#### Potongan Teks ####

Citra yang penuh bujuk rayu ini tidak selalu bicara tentang makanan sebagai makanan. Kebanyakan, makanan sebagai identitas sosial. 

Makanya juga, sering yang jadi masalah bukan pada gambar mental pembujuk rayu ingin itu akan tetapi pada manusia yang tidak memiliki lagi kemampuan menolaknya. Kemampuan menolak yang boleh kita bilang sebagai daya asketik tubuh-pikiran, tak cuma kritik. 

Asketisme diberi pengertian oleh KBBI daring sebagai paham yang mempraktikkan kesederhanaan, kejujuran, dan kerelaan berkorban. Tapi asketisme bukan sekedar disiplin menjalankan tiga hal itu. Kalau mau sejenak memeriksanya pada fasilitas google, maka kita akan menemukan penjelasan jikalau asketisme merujuk pada disiplin teologis tertentu. Pada semua acuan teologis, baik yang beriwayat pada Abrahamic Religion pun bukan, asketisme itu sudah lama dikembanglestarikan.

Saya lupa-lupa ingat, Kawan. Tapi saya memilih menceritakan saja. 

Romo Herry Priyono, yang pernah menjadi murid juga pernah menulis buku pandu ringkas kepada pemikiran sosiologis Anthony Giddens di London School of Economics, sempat mengulas satu kisah laku asketisme tua sebelum ada agama-agama formal (yang memiliki kitab suci). Menurutnya, ada dua laku asketisme, pertama, yang total menolak dunia. Dunia disini adalah semesta perayaan akan pemuasaan keinginan tubuh atau kata Gus Mus, terlalu berat pada "pemujaan daging". 

Kedua, asketisme yang hidup dalam dunia, yakni model asketisme yang tetap merayakan keinginan daging dimana dari padanya dibangun permenungan dan penemuan akan gairah spiritualitas. Yang kedua ini, dikembangan oleh Epicurus, salah satu filsuf klasik Yunani sezaman Plato dan Aritoteles. Epicurus disebut sebagai yang mengembangkan "rational hedonistic ethic".

#### Isi Dataset ####

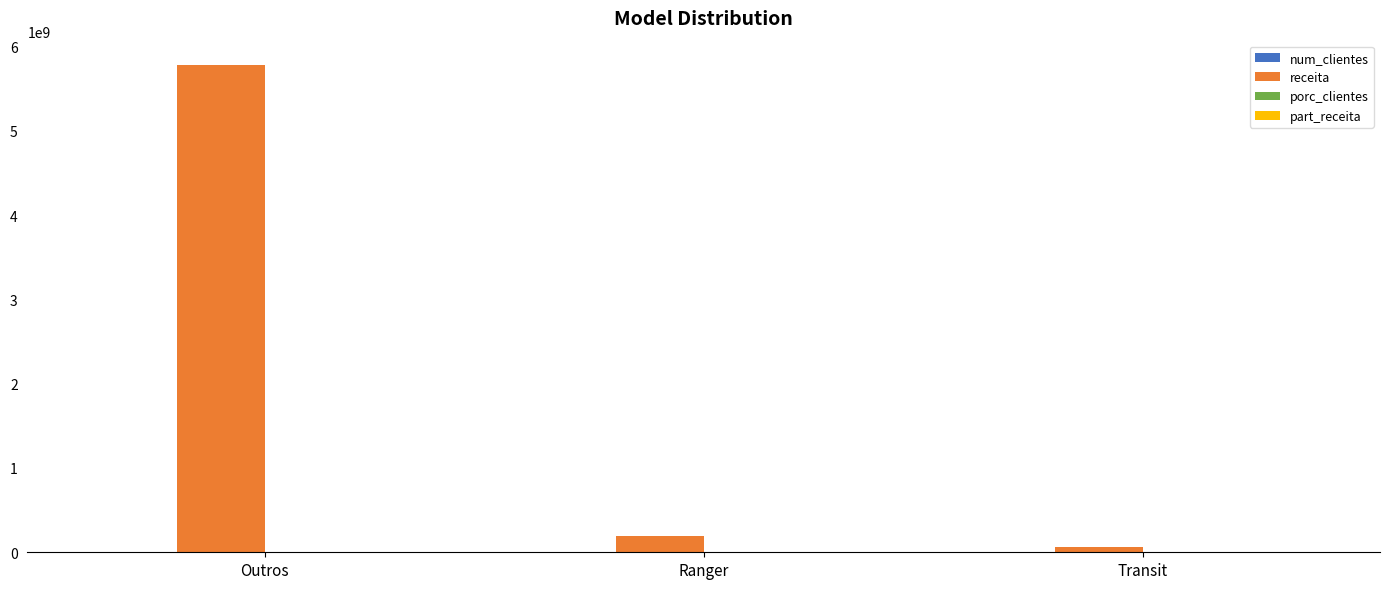

At which category is the sum across all series the highest?

Outros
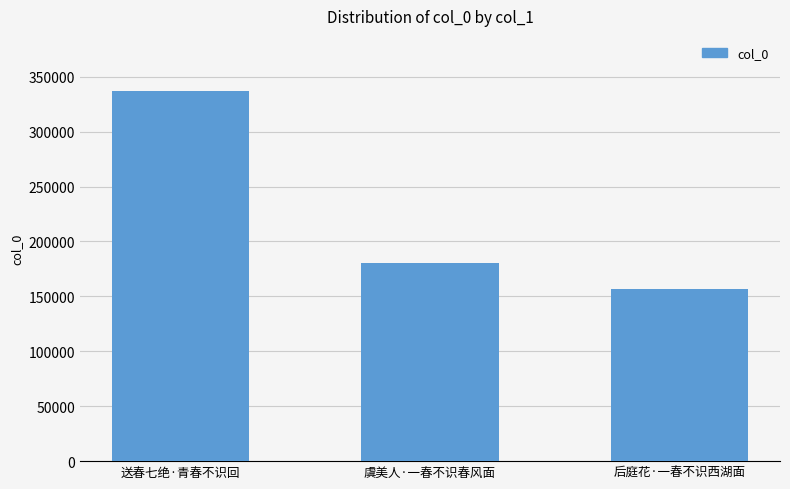

What is the maximum value shown in the chart?

336650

####

(Tugas yang Dikerjakan)
Dalam potongan teks tentang asketisme, apa saja yang dipraktikkan oleh asketisme menurut pengertian KBBI daring? Tuliskan semuanya.

(Hasil Pengerjaan)
Kesederhanaan, kejujuran, dan kerelaan berkorban.